*** PROVIDED INFORMATION ***

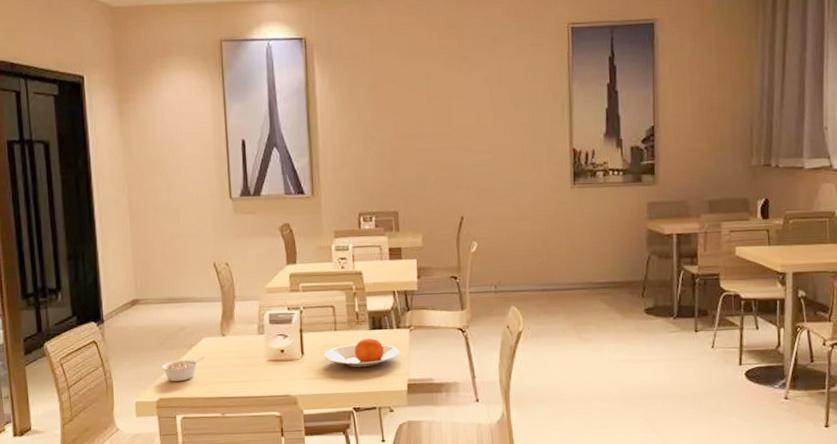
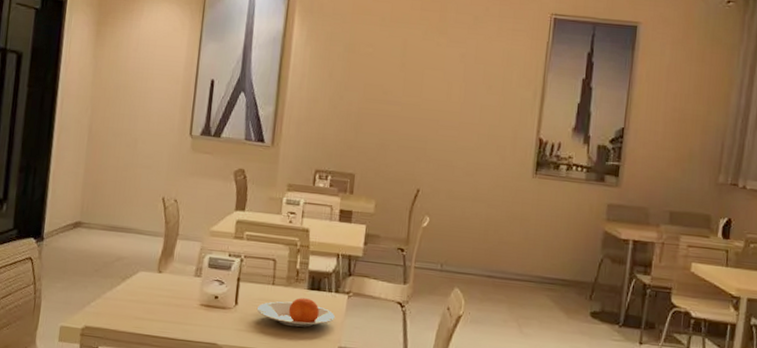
legume: present [162,357,205,382] -> none [92,289,138,312]

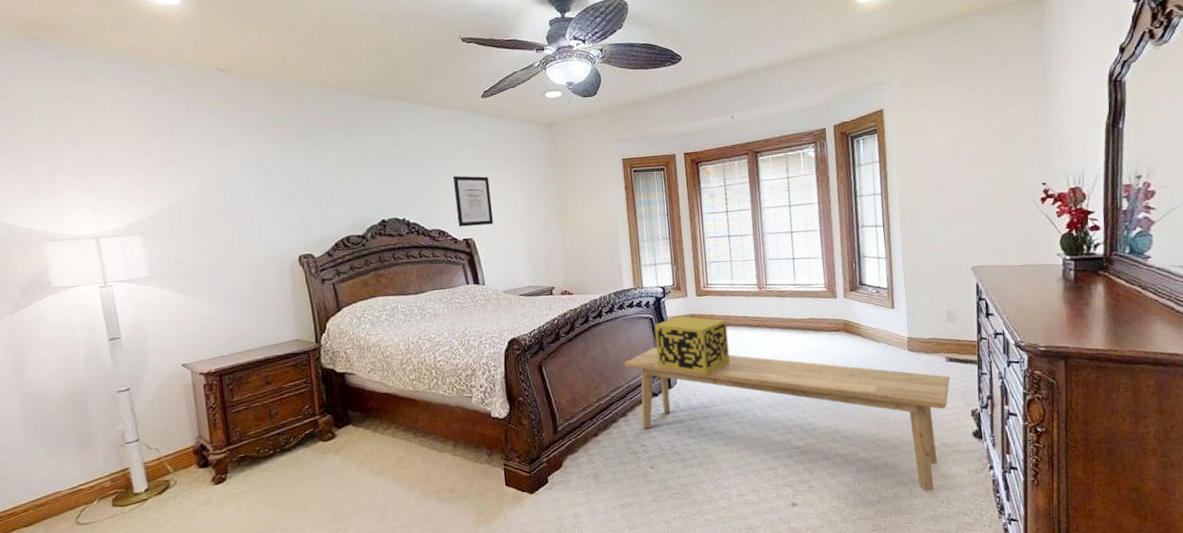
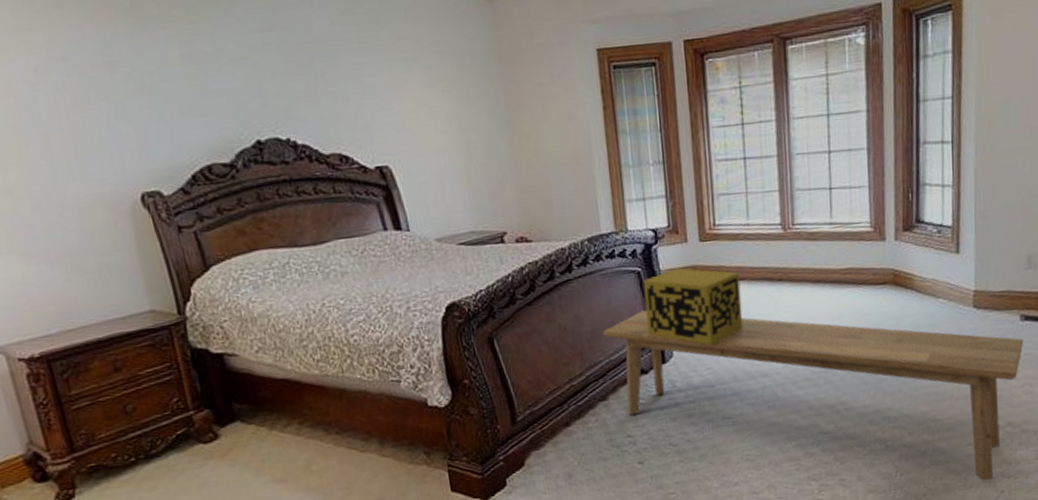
wall art: present [453,175,494,227] -> none [354,75,418,150]

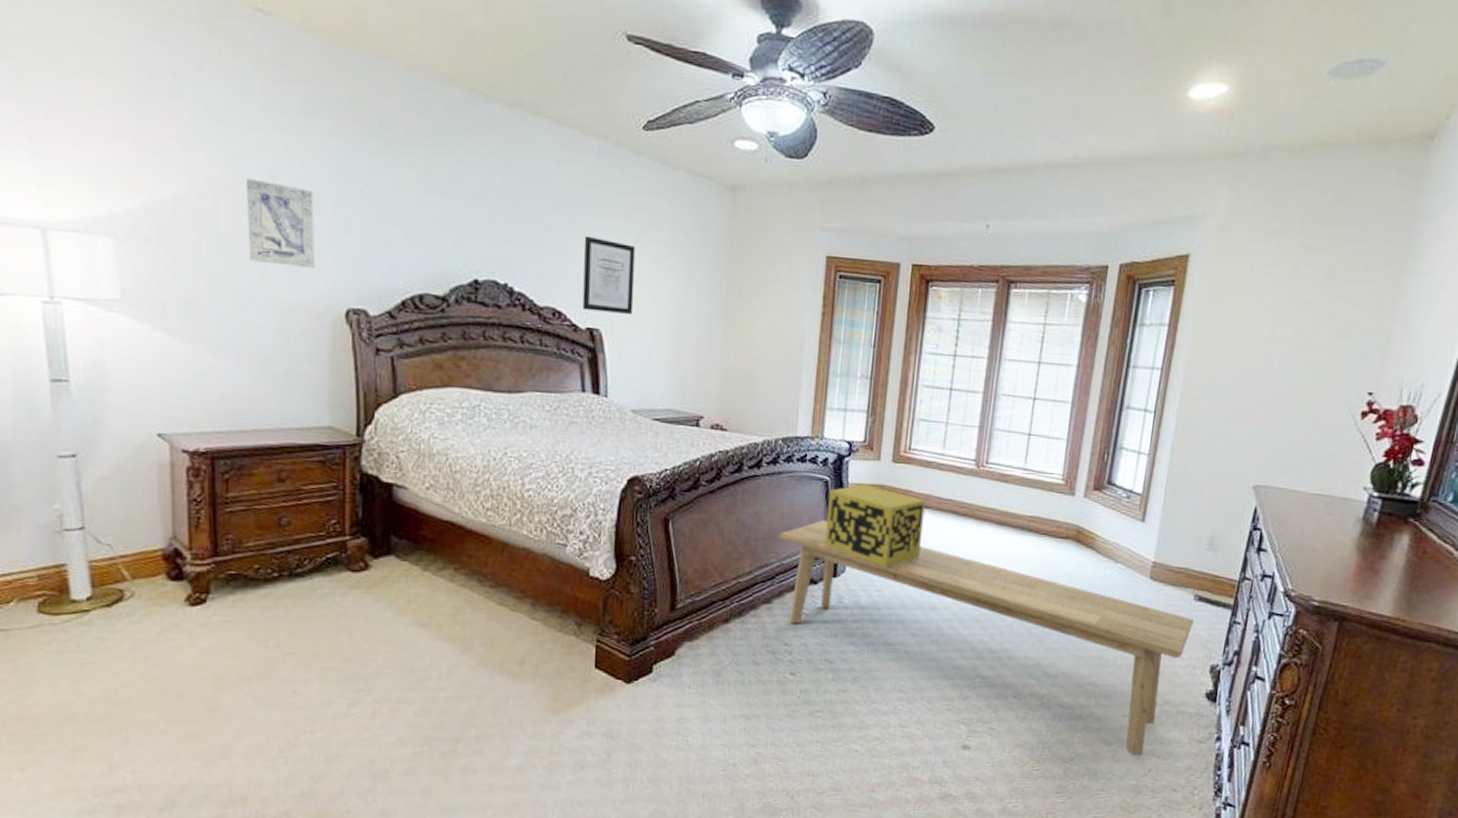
wall art: none [16,83,102,165] -> present [247,178,316,268]
wall art: none [354,75,418,150] -> present [582,235,635,314]

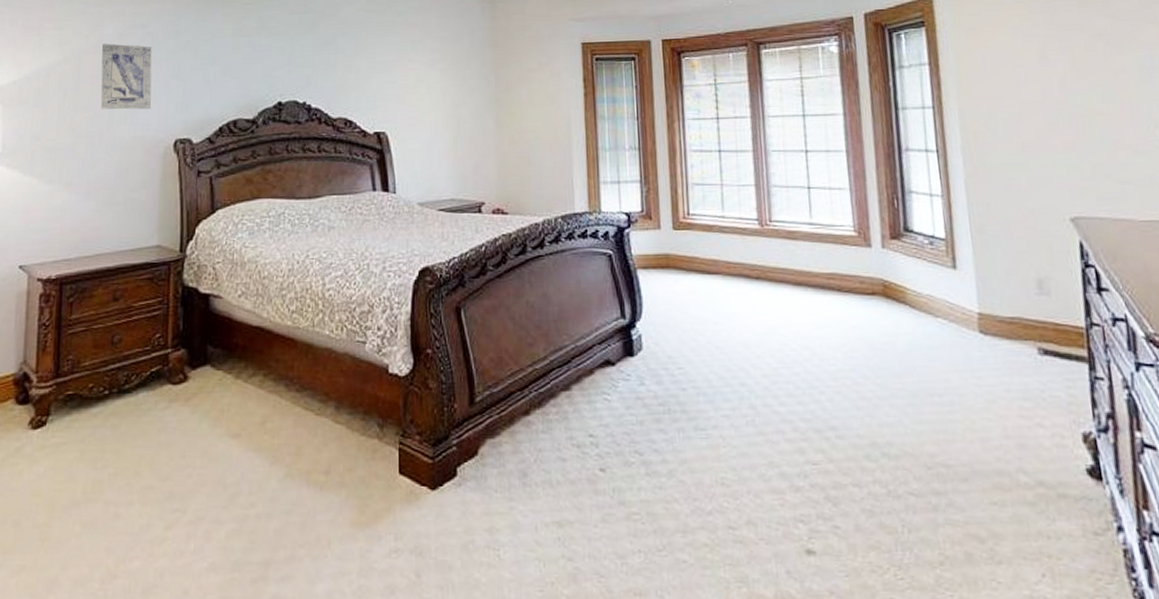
wall art: present [582,235,635,314] -> none [368,53,414,117]
bench: present [779,520,1195,756] -> none [569,296,1047,555]
decorative box: present [824,484,926,567] -> none [614,255,718,341]

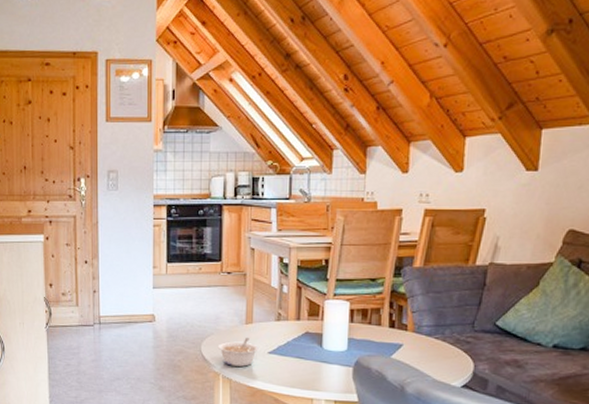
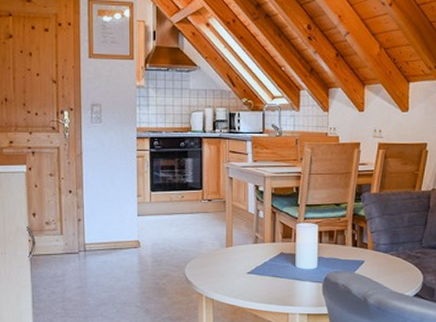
legume: present [217,338,259,367] -> none [200,260,238,287]

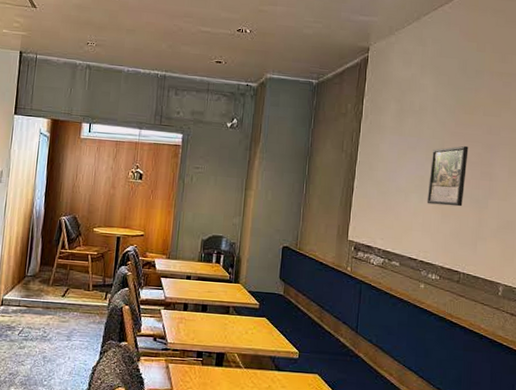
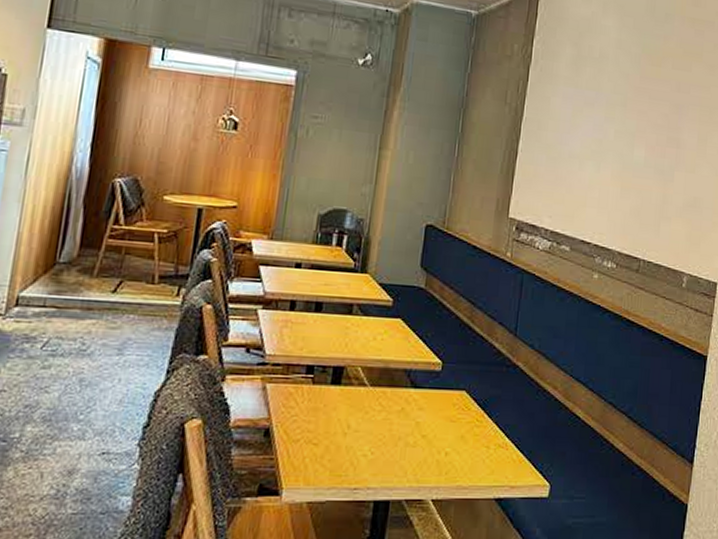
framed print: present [427,145,469,207] -> none [604,104,655,179]

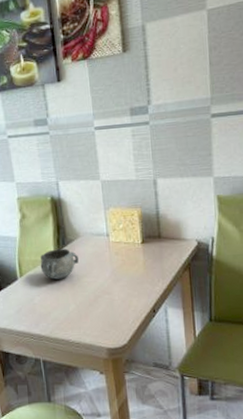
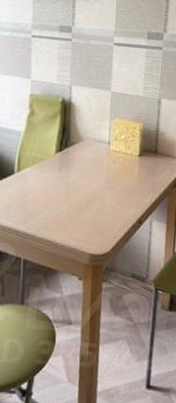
decorative bowl: present [40,248,79,280] -> none [39,149,78,179]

*** End of PROVIDED INFORMATION ***

Write every entry out again exactly, dropping the pictures.

legume: present [162,357,205,382] -> none [92,289,138,312]

wall art: present [453,175,494,227] -> none [354,75,418,150]

wall art: none [16,83,102,165] -> present [247,178,316,268]
wall art: none [354,75,418,150] -> present [582,235,635,314]

wall art: present [582,235,635,314] -> none [368,53,414,117]
bench: present [779,520,1195,756] -> none [569,296,1047,555]
decorative box: present [824,484,926,567] -> none [614,255,718,341]

legume: present [217,338,259,367] -> none [200,260,238,287]

framed print: present [427,145,469,207] -> none [604,104,655,179]

decorative bowl: present [40,248,79,280] -> none [39,149,78,179]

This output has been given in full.